Start of Exercise material

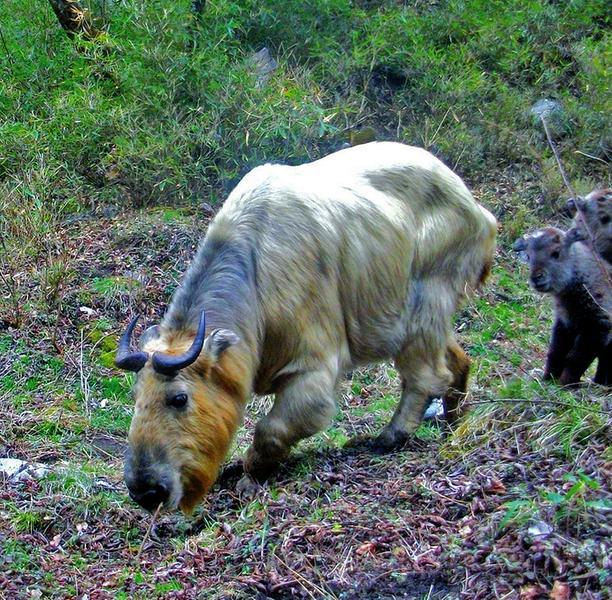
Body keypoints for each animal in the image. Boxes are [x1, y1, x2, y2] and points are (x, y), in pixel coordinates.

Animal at [512, 227, 608, 386]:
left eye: (556, 252)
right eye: (529, 255)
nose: (536, 278)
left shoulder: (597, 328)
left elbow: (576, 359)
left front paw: (566, 383)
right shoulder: (564, 323)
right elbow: (556, 352)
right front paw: (548, 378)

End of Exercise material

§ **Task prompt**
Return the data above unchanged. Pictures are not part of the copy.

§ **Problem solution**
Body keypoints for each animal in the image. Boxes are [x1, y1, x2, y2] and points are (x, y), in pixel coordinates.

Animal at [512, 227, 608, 386]:
left eye: (556, 252)
right eye: (529, 255)
nose: (536, 278)
left shoulder: (597, 328)
left elbow: (576, 359)
left front paw: (566, 383)
right shoulder: (564, 323)
right elbow: (556, 352)
right front paw: (548, 378)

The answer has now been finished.